R2 F2 R2 U2 R2 F2 R2 U2. Thanks to Ron's CubeSolver


Corners:


Spoiler



Impossible. Jaap says there are 663,552 positions and if I could 3-cycle corners, there'd be 1,990,656.


----------



## cmhardw (Sep 25, 2009)

Oh wow, Stefan already weighed in. Well, before checking his spoilers let me post my own.



Spoiler



Edges: R2 F2 R2 U2 R2 F2 R2 U2
As for corners I think it's impossible, but I don't have a proof for this. Also, if it is possible I don't have an algorithm for this either.

@Stefan after reading his spoilers: Your corner argument hardly counts as a proof sir ;-) How could we make this rigorous?


----------



## Stefan (Sep 25, 2009)

Spoiler






cmhardw said:


> Your corner argument hardly counts as a proof sir ;-)


I know, but I didn't call it proof and Per also didn't ask for one. But yeah, I'm not happy with it. You can tell a riddle is good if I answer but have to cheat.


cmhardw said:


> How could we make this rigorous?


I'd say by understanding the corner constraints. I never understood Jaap's _"total twist of each tetrad is fixed"_, that's the part I'm missing.


----------



## qqwref (Sep 25, 2009)

Corners in half turn 3x3 keep in two orbits, so a 3-cycle must be in one of those orbits. There is really only one 'distinct' 3-cycle, i.e. UFL-UBR-DFR. However this creates at least one face where exactly one corner is wrong. From examining the possible states of a 2x2 with half turns only we know this is impossible. Hence we cannot do a corner 3-cycle with half turns only.


----------



## Stefan (Sep 25, 2009)

qqwref said:


> From examining the possible states of a 2x2 with half turns only *we know this is impossible*.


I don't. Can you describe that examination?


----------



## qqwref (Sep 25, 2009)

You can just look at them all - there aren't very many. We only have to take into account the bottom and top faces.

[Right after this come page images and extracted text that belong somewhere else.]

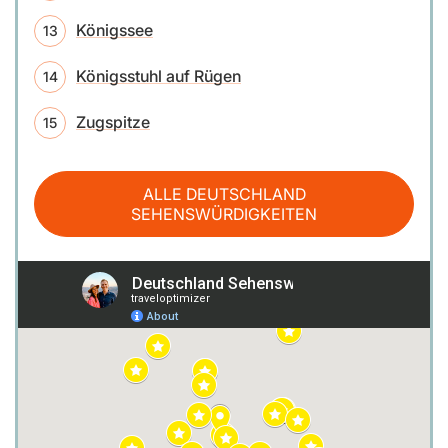
Königssee
Königsstuhl auf Rügen
Zugspitze
ALLE DEUTSCHLAND
SEHENSWÜRDIGKEITEN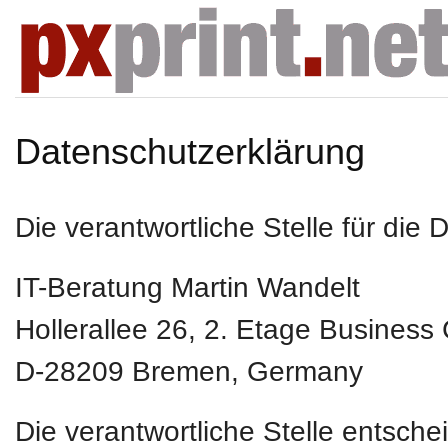
Datenschutzerklärung
Die verantwortliche Stelle für die 
IT-Beratung Martin Wandelt
Hollerallee 26, 2. Etage Business
D-28209
Bremen, Germany
Die verantwortliche Stelle entsch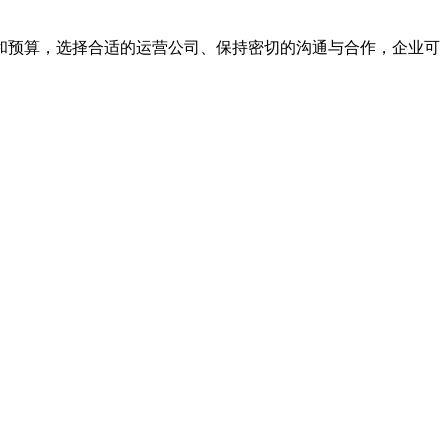
预算，选择合适的运营公司、保持密切的沟通与合作，企业可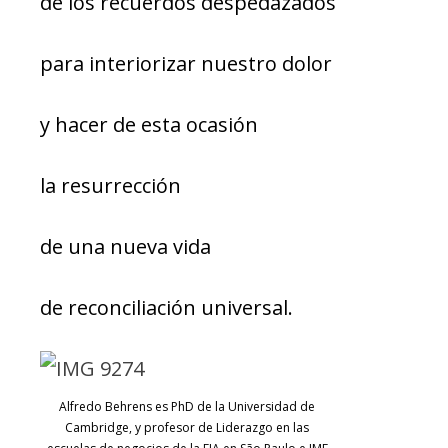
de los recuerdos despedazados
para interiorizar nuestro dolor
y hacer de esta ocasión
la resurrección
de una nueva vida
de reconciliación universal.
Alfredo Behrens es PhD de la Universidad de
Cambridge, y profesor de Liderazgo en las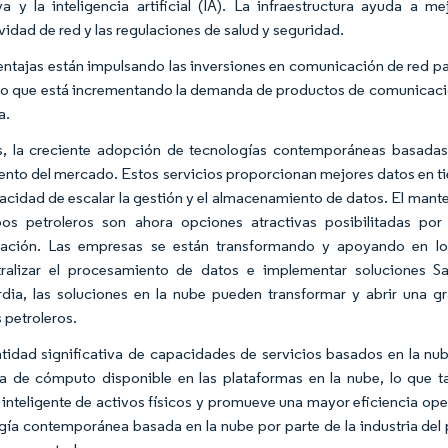
va y la inteligencia artificial (IA). La infraestructura ayuda a m
vidad de red y las regulaciones de salud y seguridad.
entajas están impulsando las inversiones en comunicación de red p
, lo que está incrementando la demanda de productos de comunicacio
a.
 la creciente adopción de tecnologías contemporáneas basadas en
ento del mercado. Estos servicios proporcionan mejores datos en tie
pacidad de escalar la gestión y el almacenamiento de datos. El man
os petroleros son ahora opciones atractivas posibilitadas por
ción. Las empresas se están transformando y apoyando en los 
tralizar el procesamiento de datos e implementar soluciones S
dia, las soluciones en la nube pueden transformar y abrir una 
petroleros.
tidad significativa de capacidades de servicios basados en la nube
a de cómputo disponible en las plataformas en la nube, lo que 
 inteligente de activos físicos y promueve una mayor eficiencia oper
gía contemporánea basada en la nube por parte de la industria del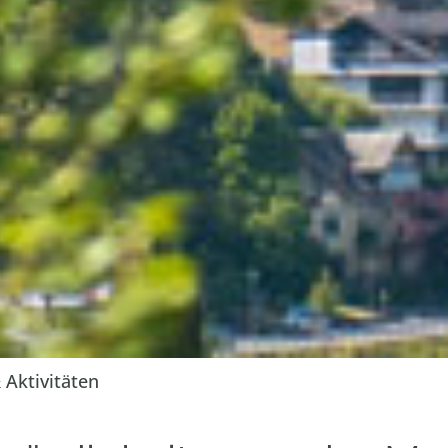
Aktivitäten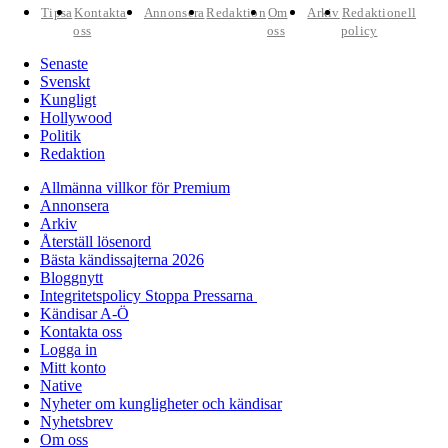
Tipsa
Kontakta
Annonsera
Redaktion
Om
Arkiv
Redaktionell
oss
oss
policy
Senaste
Svenskt
Kungligt
Hollywood
Politik
Redaktion
Allmänna villkor för Premium
Annonsera
Arkiv
Återställ lösenord
Bästa kändissajterna 2026
Bloggnytt
Integritetspolicy Stoppa Pressarna
Kändisar A-Ö
Kontakta oss
Logga in
Mitt konto
Native
Nyheter om kungligheter och kändisar
Nyhetsbrev
Om oss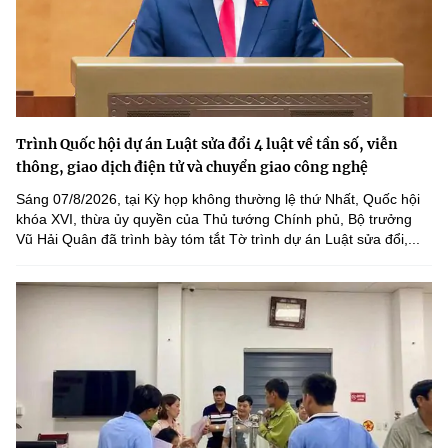
Trình Quốc hội dự án Luật sửa đổi 4 luật về tần số, viễn
thông, giao dịch điện tử và chuyển giao công nghệ
Sáng 07/8/2026, tại Kỳ họp không thường lệ thứ Nhất, Quốc hội
khóa XVI, thừa ủy quyền của Thủ tướng Chính phủ, Bộ trưởng
Vũ Hải Quân đã trình bày tóm tắt Tờ trình dự án Luật sửa đổi,...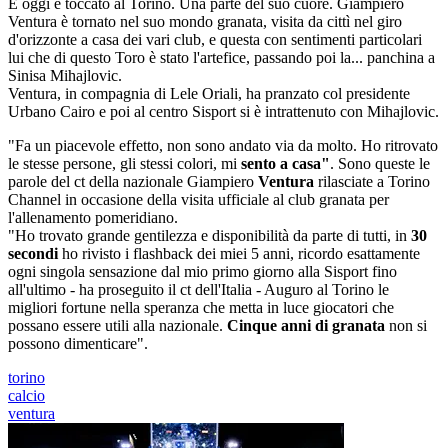
E oggi è toccato al Torino. Una parte del suo cuore. Giampiero
Ventura è tornato nel suo mondo granata, visita da cittì nel giro
d'orizzonte a casa dei vari club, e questa con sentimenti particolari
lui che di questo Toro è stato l'artefice, passando poi la... panchina a
Sinisa Mihajlovic.
Ventura, in compagnia di Lele Oriali, ha pranzato col presidente
Urbano Cairo e poi al centro Sisport si è intrattenuto con Mihajlovic.
"Fa un piacevole effetto, non sono andato via da molto. Ho ritrovato
le stesse persone, gli stessi colori, mi
sento a casa"
. Sono queste le
parole del ct della nazionale Giampiero
Ventura
rilasciate a Torino
Channel in occasione della visita ufficiale al club granata per
l'allenamento pomeridiano.
"Ho trovato grande gentilezza e disponibilità da parte di tutti, in
30
secondi
ho rivisto i flashback dei miei 5 anni, ricordo esattamente
ogni singola sensazione dal mio primo giorno alla Sisport fino
all'ultimo - ha proseguito il ct dell'Italia - Auguro al Torino le
migliori fortune nella speranza che metta in luce giocatori che
possano essere utili alla nazionale.
Cinque anni di granata
non si
possono dimenticare".
torino
calcio
ventura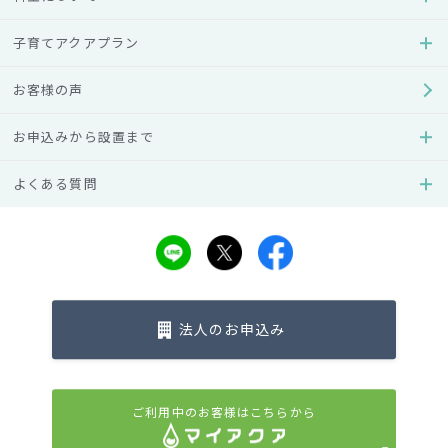
2021年
子育てアクアプラン
2020年
お客様の声
2019年
お申込みから設置まで
2018年
よくある質問
2017年
2016年
法人のお申込み
2015年
2014年
ご利用中のお客様はこちらから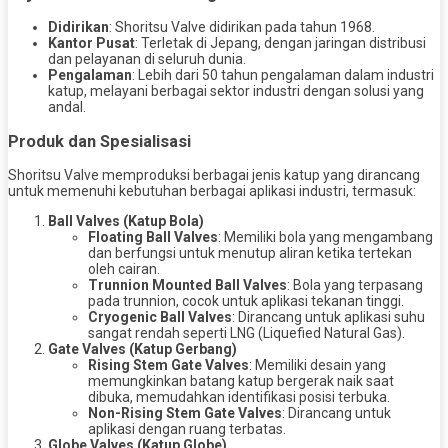
Didirikan
: Shoritsu Valve didirikan pada tahun 1968.
Kantor Pusat
: Terletak di Jepang, dengan jaringan distribusi
dan pelayanan di seluruh dunia.
Pengalaman
: Lebih dari 50 tahun pengalaman dalam industri
katup, melayani berbagai sektor industri dengan solusi yang
andal.
Produk dan Spesialisasi
Shoritsu Valve memproduksi berbagai jenis katup yang dirancang
untuk memenuhi kebutuhan berbagai aplikasi industri, termasuk:
Ball Valves (Katup Bola)
Floating Ball Valves
: Memiliki bola yang mengambang
dan berfungsi untuk menutup aliran ketika tertekan
oleh cairan.
Trunnion Mounted Ball Valves
: Bola yang terpasang
pada trunnion, cocok untuk aplikasi tekanan tinggi.
Cryogenic Ball Valves
: Dirancang untuk aplikasi suhu
sangat rendah seperti LNG (Liquefied Natural Gas).
Gate Valves (Katup Gerbang)
Rising Stem Gate Valves
: Memiliki desain yang
memungkinkan batang katup bergerak naik saat
dibuka, memudahkan identifikasi posisi terbuka.
Non-Rising Stem Gate Valves
: Dirancang untuk
aplikasi dengan ruang terbatas.
Globe Valves (Katup Globe)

For each position there are essentially only 4 possible turns (F2, R2, U2 F2, U2 R2) so it is easy to check that we have found all possible ones:
1) Solved; this always goes to 2.
2) Two bars of opposite color on each side (all bars pointing in the same direction); this goes to 1 for one of the turns, to 3 for one other, and to 2 for the other two.
3) A checkerboard on each side, with UFR and DFR stickers having the same color; this always goes to 2.

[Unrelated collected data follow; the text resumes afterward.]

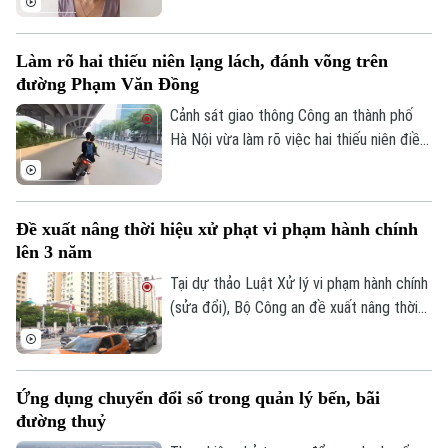
đề.
Làm rõ hai thiếu niên lạng lách, đánh võng trên
đường Phạm Văn Đồng
Cảnh sát giao thông Công an thành phố
Hà Nội vừa làm rõ việc hai thiếu niên điều
khiển xe máy lạng lách, đánh võng trên
đường Phạm Văn Đồng, gây nguy hiểm
cho người tham gia giao thông.
Đề xuất nâng thời hiệu xử phạt vi phạm hành chính
lên 3 năm
Tại dự thảo Luật Xử lý vi phạm hành chính
(sửa đổi), Bộ Công an đề xuất nâng thời
hiệu xử phạt vi phạm hành chính lên 3 năm
nhằm ngăn chặn chủ phương tiện vi phạm
giao thông lợi dụng kẽ hở để né “phạt
Ứng dụng chuyển đổi số trong quản lý bến, bãi
nguội” khi đăng kiểm.
đường thuỷ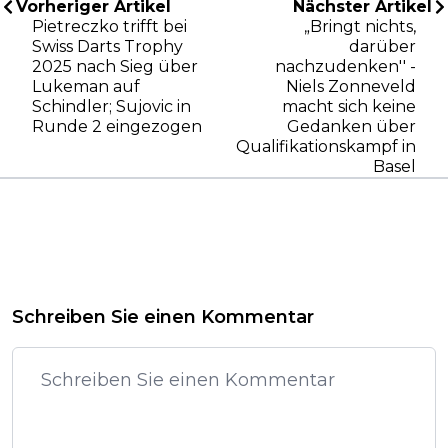
Vorheriger Artikel
Nächster Artikel
Pietreczko trifft bei
„Bringt nichts,
Swiss Darts Trophy
darüber
2025 nach Sieg über
nachzudenken'' -
Lukeman auf
Niels Zonneveld
Schindler; Sujovic in
macht sich keine
Runde 2 eingezogen
Gedanken über
Qualifikationskampf in
Basel
Schreiben Sie einen Kommentar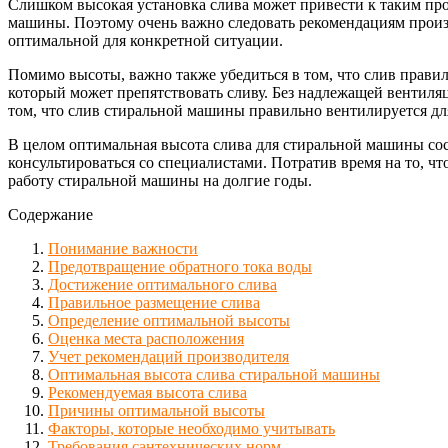
Слишком высокая установка слива может привести к таким пр
машины. Поэтому очень важно следовать рекомендациям произв
оптимальной для конкретной ситуации.
Помимо высоты, важно также убедиться в том, что слив прави
который может препятствовать сливу. Без надлежащей вентиля
том, что слив стиральной машины правильно вентилируется дл
В целом оптимальная высота слива для стиральной машины со
консультироваться со специалистами. Потратив время на то, 
работу стиральной машины на долгие годы.
Содержание
Понимание важности
Предотвращение обратного тока воды
Достижение оптимального слива
Правильное размещение слива
Определение оптимальной высоты
Оценка места расположения
Учет рекомендаций производителя
Оптимальная высота слива стиральной машины
Рекомендуемая высота слива
Причины оптимальной высоты
Факторы, которые необходимо учитывать
Требования сантехнических норм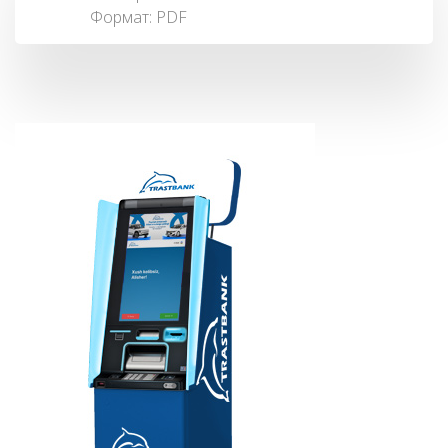
Формат:
PDF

As you can see these are the only possible cases, so it is not possible to get exactly one sticker wrong on one face of a 2x2 by using only half turns (and similarly you can't get exactly one corner sticker wrong on one face of a 3x3 using only half turns).


----------



## jaap (Sep 25, 2009)

StefanPochmann said:


> qqwref said:
> 
> 
> > From examining the possible states of a 2x2 with half turns only *we know this is impossible*.
> ...



The easiest way to see this is as follows:


Spoiler



The four vertices of the U corner pieces will always remain in a flat plane, be it one of the faces or a diagonal through the cube. Half turns will never break up this plane, and this is trivial to check.
A three-cycle will involve one or two of these corners, and so will break up this plane, and is therefore not possible with half turns.


----------